As a reporter, I ran into solitary confinement three years ago in writing an article about Herman Wallace and Albert Woodfox, members of the so-called Angola 3, who have lived in solitary confinement in Louisiana since they were convicted of killing a prison guard in 1972. After writing an initial article about the case, based on public records, I sought permission to visit Angola and interview the two men. I was told by a deputy warden that the prison wanted nothing to do with me, because officials didn’t like what I had written. The ACLU of Louisiana took up my case, gathering evidence to show that while the prison denied me entrance, it had welcomed many others, including press, politicians, religious figures, schoolchildren, tourist buses, Hollywood filmmakers, canoeists paddling past on the Mississippi, and such notables as Miss Louisiana. Since Angola had such an open-door policy, its discrimination against me was actionable. Warden Burl Cain backed off and granted me what turned out to be the standard guided tour of the plantation prison. It included numerous dormitories, chapels, and even the death chamber—but not the solitary confinement units. Even the ACLU couldn’t help me penetrate those fortresses of solitude.

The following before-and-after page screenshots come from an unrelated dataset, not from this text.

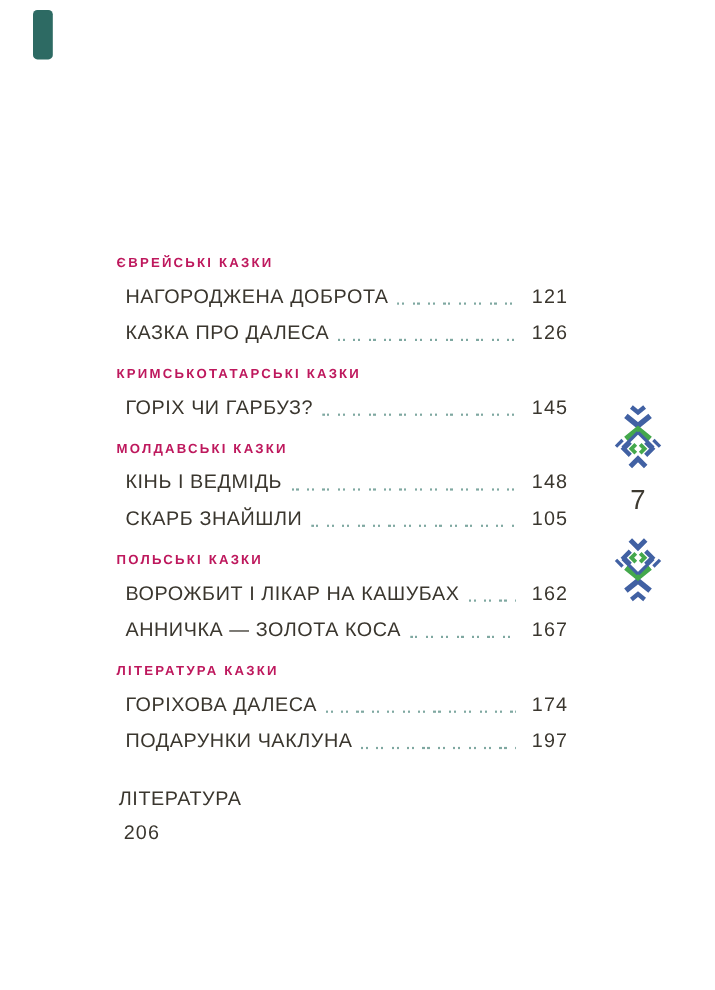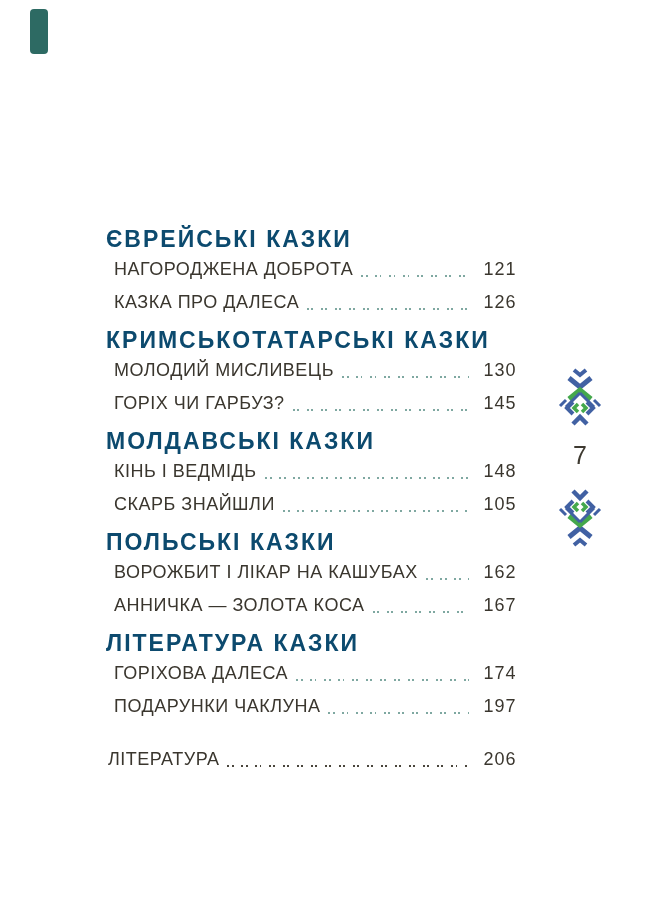--- a/index.html
+++ b/index.html
@@ -26,9 +26,9 @@
   }
   .toc-section{margin-bottom:16px;}
   .toc-heading{
-    color:#0c4a6e;
+    color:#be185d;
     font-weight:bold;
-    font-size:23px;
+    font-size:12px;
     line-height:20px;
     letter-spacing:2px;
     margin-bottom:8px;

This is a fantastic and necessary piece of journalism -- and a call to action, though that's language that will make a lot of journalists uncomfortable. I also read a great post at Solitary Watch summarizing the specific media access regulations at various prisons, and it's clear that there's inconsistency across the country -- which puts reporters at a disadvantage. It's clear that some mass action is needed to push a large-scale precedent on this issue -- like the ACLU's mass FOIA campaign that made public thousands and thousands of pages about American torture abroad.